O&M costs are an unavoidable but expensive necessity for wind farm operators. And without opting for a solid predictive maintenance plan, operators may not be able to identify machinery faults that might lead to huge problems down the line. However, statistics offer key insights into wind turbine performance and could potentially provide the industry with information that could reduce costs by millions in the future.
Approximately 75% of onshore wind turbines have been in operation for less than ten years. These relatively new machines have potentially many years of use ahead of them and will inevitably experience wear. As the components age, they will ultimately deteriorate and therefore require maintenance. This could be especially problematic if that occurs outside of the warranty period.
Condition monitoring as important as ever
Condition monitoring goes a long way toward providing operators with a picture of machine health and is crucial in modern turbines. It presents important information relating to a machine’s condition and functionality. Analysis and communication of the relevant data make it possible to plan maintenance in advance. But what factors should be assessed for a comprehensive understanding of wind turbine health?
Vibration data shows condition of core components
Vibration data provides incredibly valuable information on wind turbine health. Statistics relating to main components, such as the generator, gearbox, main shaft, and rotor bearings are recorded by acceleration sensors. When conditions fluctuate to undesired levels, alerts can be triggered to notify operators of potential issues. Parameters can be set by an engineer so that alerts are only triggered when necessary.
Furthermore, wind turbines generate incredible volumes of data. An average geared wind turbine will contain roughly eight sensors producing around three measurements each: 24 indicators in total. Over a year, this equates to approximately 9,000 values to analyze per day from a single turbine alone. Without employing statistical modelling, it is practically impossible to make sense of the results.
Historical data displays clear patterns
In order to make practical use of the data, operators must check which factors are comparable from one turbine to another. By sifting through information collected over many years, the wind power industry can determine clear patterns on machine functionality – providing background information for any new turbine that is installed.
And as the pool of information on wind turbine functionality increases over time, so too will the ability to use this data to better understand machine health and performance patterns. In some cases, there are even records spanning the whole lifecycle of a turbine – potentially going back to when it was first installed.

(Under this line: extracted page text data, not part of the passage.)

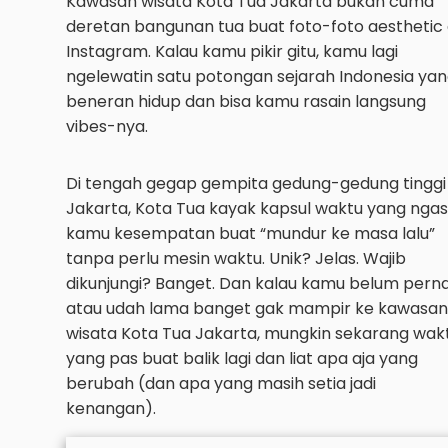
Kawasan wisata Kota Tua Jakarta bukan cuma
deretan bangunan tua buat foto-foto aesthetic 
Instagram. Kalau kamu pikir gitu, kamu lagi
ngelewatin satu potongan sejarah Indonesia ya
beneran hidup dan bisa kamu rasain langsung
vibes-nya.
Di tengah gegap gempita gedung-gedung tinggi
Jakarta, Kota Tua kayak kapsul waktu yang ngas
kamu kesempatan buat “mundur ke masa lalu”
tanpa perlu mesin waktu. Unik? Jelas. Wajib
dikunjungi? Banget. Dan kalau kamu belum pern
atau udah lama banget gak mampir ke kawasan
wisata Kota Tua Jakarta, mungkin sekarang wak
yang pas buat balik lagi dan liat apa aja yang
berubah (dan apa yang masih setia jadi
kenangan).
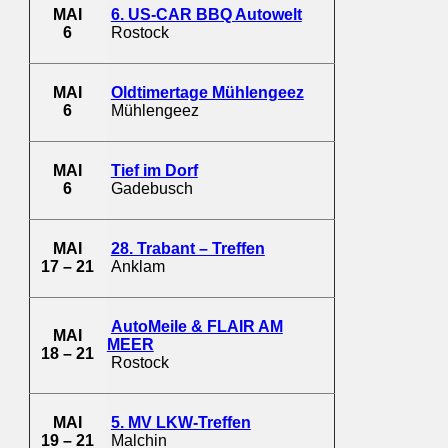
MAI
6. US-CAR BBQ Autowelt
6
Rostock
MAI
Oldtimertage Mühlengeez
6
Mühlengeez
MAI
Tief im Dorf
6
Gadebusch
MAI
28. Trabant – Treffen
17 – 21
Anklam
AutoMeile & FLAIR AM
MAI
MEER
18 – 21
Rostock
MAI
5. MV LKW-Treffen
19 – 21
Malchin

Statistics compliment traditional diagnostics
Using this statistical approach can enhance the capabilities of traditional diagnostics by drawing attention to potential issues more quickly – enabling engineers to efficiently identify which turbine in a wind farm needs further analysis. And this technique is being further developed in order to provide more accurate insights into how to reduce O&M costs. By capturing more and more data, the pool of knowledge and understanding of functionality increases.

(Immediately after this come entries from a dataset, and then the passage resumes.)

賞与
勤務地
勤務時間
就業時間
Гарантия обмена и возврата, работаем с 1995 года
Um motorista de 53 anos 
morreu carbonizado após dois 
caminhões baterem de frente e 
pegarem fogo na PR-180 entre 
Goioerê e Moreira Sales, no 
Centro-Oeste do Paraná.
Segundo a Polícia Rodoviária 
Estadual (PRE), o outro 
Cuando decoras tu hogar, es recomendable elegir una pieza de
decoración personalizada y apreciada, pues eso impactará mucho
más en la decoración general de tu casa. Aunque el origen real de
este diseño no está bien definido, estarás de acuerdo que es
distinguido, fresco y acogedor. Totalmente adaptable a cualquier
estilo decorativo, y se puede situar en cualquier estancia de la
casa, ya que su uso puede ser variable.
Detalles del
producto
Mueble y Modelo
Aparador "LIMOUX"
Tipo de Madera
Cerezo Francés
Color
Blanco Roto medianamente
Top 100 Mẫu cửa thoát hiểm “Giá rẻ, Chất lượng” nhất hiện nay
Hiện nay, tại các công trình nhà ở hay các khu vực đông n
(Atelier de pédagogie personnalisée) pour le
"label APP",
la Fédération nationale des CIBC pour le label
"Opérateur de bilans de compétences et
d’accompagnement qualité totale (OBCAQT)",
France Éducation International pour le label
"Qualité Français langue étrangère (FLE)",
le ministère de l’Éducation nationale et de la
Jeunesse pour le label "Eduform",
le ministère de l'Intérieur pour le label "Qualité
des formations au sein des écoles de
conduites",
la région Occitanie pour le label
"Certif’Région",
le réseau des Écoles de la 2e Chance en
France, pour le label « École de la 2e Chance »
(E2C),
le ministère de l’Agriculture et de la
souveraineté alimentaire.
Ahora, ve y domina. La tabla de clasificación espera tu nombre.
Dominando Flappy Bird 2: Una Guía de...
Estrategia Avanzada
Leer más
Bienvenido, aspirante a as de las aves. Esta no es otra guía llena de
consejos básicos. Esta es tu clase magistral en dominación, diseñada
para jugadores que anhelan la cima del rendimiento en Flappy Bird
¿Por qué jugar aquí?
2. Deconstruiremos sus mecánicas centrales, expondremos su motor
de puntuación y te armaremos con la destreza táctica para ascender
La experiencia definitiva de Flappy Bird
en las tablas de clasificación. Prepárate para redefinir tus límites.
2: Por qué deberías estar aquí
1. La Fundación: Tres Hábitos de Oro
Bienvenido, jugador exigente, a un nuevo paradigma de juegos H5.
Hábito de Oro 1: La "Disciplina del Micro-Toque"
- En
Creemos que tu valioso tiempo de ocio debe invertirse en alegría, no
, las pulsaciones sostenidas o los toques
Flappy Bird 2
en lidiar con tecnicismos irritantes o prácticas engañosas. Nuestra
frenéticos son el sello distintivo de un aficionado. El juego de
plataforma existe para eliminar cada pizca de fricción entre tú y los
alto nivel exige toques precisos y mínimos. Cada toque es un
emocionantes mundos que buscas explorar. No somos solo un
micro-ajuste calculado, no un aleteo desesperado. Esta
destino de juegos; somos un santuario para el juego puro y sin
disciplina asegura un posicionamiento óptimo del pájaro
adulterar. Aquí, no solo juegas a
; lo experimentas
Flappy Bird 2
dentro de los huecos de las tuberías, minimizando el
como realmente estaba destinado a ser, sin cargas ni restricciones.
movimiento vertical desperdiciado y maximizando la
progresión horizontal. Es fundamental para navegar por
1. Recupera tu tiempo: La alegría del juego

Efficiency is vital for reducing costs
Overall, the development of statistical analysis for wind turbine O&M will offer many benefits to wind farm operators in years to come. Notifications to issues are likely to become more precise, only alerting to factors that will have a detrimental effect on machinery. Every last bit of efficiency is vital in taking O&M to the next level by reducing costs and enabling wind farm operators to make their maintenance programs more effective.